У Виктора тоже оказался рубль, и через известную дыру в заборе он отправился к Зинке за шафраном…
Машина ритмично ухала демпферами, оттиски мягко опускались на приемный стол. Один лист Юрик взял в руки, проверил проводку, крутанул маховик дуктора, подбавляя краску на раскатные валики. До конца смены еще далеко, а уже работать надоело — сил нет! Может, и вправду уволиться, пойти на шарагу какую-нибудь? Здесь, конечно, заработок твердый, да уж больно все обрыдло. Каждый день одно и то же. Тиражи, тиражи, тиражи…
5
Колька по нелегкому опыту знал: уж если искать на пузырек, то сейчас, пока есть кураж. Уйдет кайф — исчезнут находчивость и упорство. Будешь только маяться да ждать — не поднесет ли кто? Нет, маркитанить нужно сейчас, не откладывая.
— Слышь, Мишка, надо бы еще чего-нибудь замакарить.
— А чего замакаришь? Дупель — пусто, ни одной знакомой рожи. — Харя отвечал бесцветным голосом.

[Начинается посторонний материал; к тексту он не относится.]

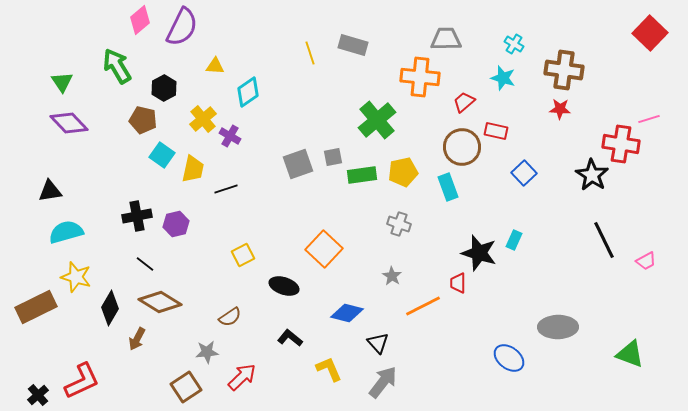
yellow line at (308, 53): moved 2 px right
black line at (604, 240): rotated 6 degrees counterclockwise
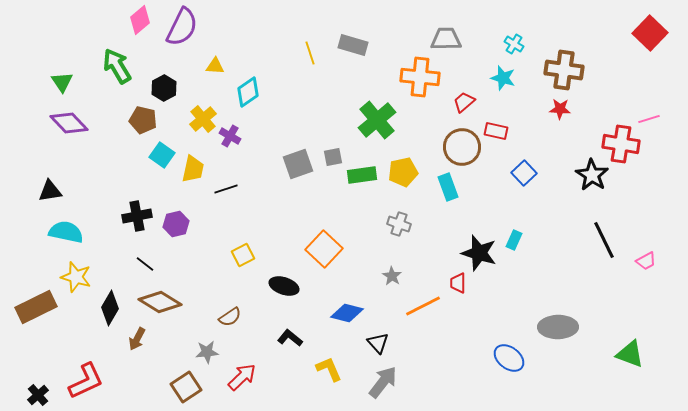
cyan semicircle at (66, 232): rotated 28 degrees clockwise
red L-shape at (82, 381): moved 4 px right
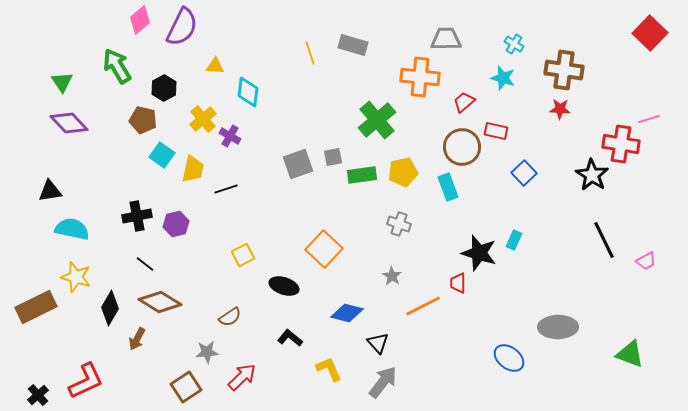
cyan diamond at (248, 92): rotated 48 degrees counterclockwise
cyan semicircle at (66, 232): moved 6 px right, 3 px up
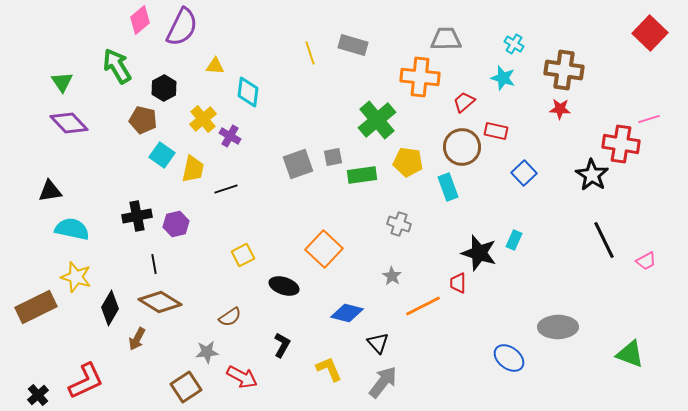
yellow pentagon at (403, 172): moved 5 px right, 10 px up; rotated 20 degrees clockwise
black line at (145, 264): moved 9 px right; rotated 42 degrees clockwise
black L-shape at (290, 338): moved 8 px left, 7 px down; rotated 80 degrees clockwise
red arrow at (242, 377): rotated 72 degrees clockwise
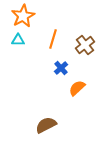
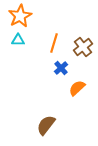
orange star: moved 3 px left
orange line: moved 1 px right, 4 px down
brown cross: moved 2 px left, 2 px down
brown semicircle: rotated 25 degrees counterclockwise
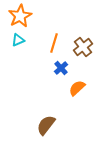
cyan triangle: rotated 24 degrees counterclockwise
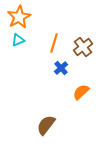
orange star: moved 1 px left, 1 px down
orange semicircle: moved 4 px right, 4 px down
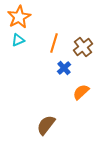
blue cross: moved 3 px right
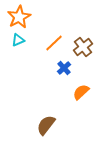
orange line: rotated 30 degrees clockwise
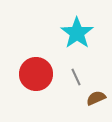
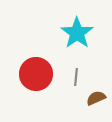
gray line: rotated 30 degrees clockwise
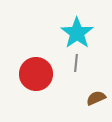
gray line: moved 14 px up
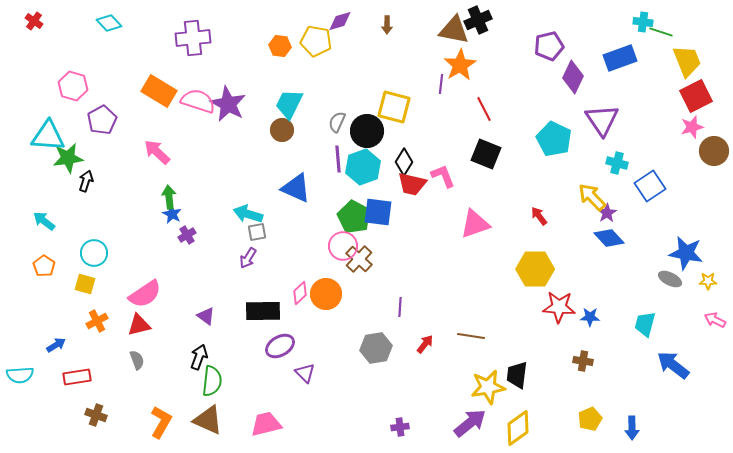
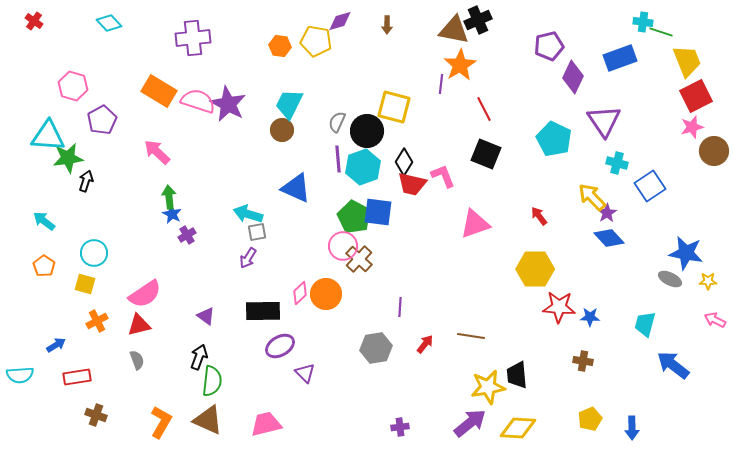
purple triangle at (602, 120): moved 2 px right, 1 px down
black trapezoid at (517, 375): rotated 12 degrees counterclockwise
yellow diamond at (518, 428): rotated 39 degrees clockwise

Видно, хмель из него начал выходить.
— Айда к магазину, там насшибаем, — предложил Колька.
— С утра-то… У кого? Два кола ведь надо.
— Пока стреляем — одиннадцать как раз и набежит. Шафран уже «в цвету» стоять будет.
Они снова направились к стекляшке, у которой по утрам собиралась планерка.
Колька строго придерживался выработанных трудной практикой многих поколений ханыг правил собирания на бутылку у магазина. В этом деле имеются свои тонкости; не зная их, можно либо нарваться на скандал, а это им совсем ни к чему, либо проторчать у гастронома без толку до вечера.
Спрашивать следует пятнадцать копеек зараз. Десять — мало, долго набирать придется, двадцать — много, могут совсем ничего не дать. А пятнадцать — в самый раз.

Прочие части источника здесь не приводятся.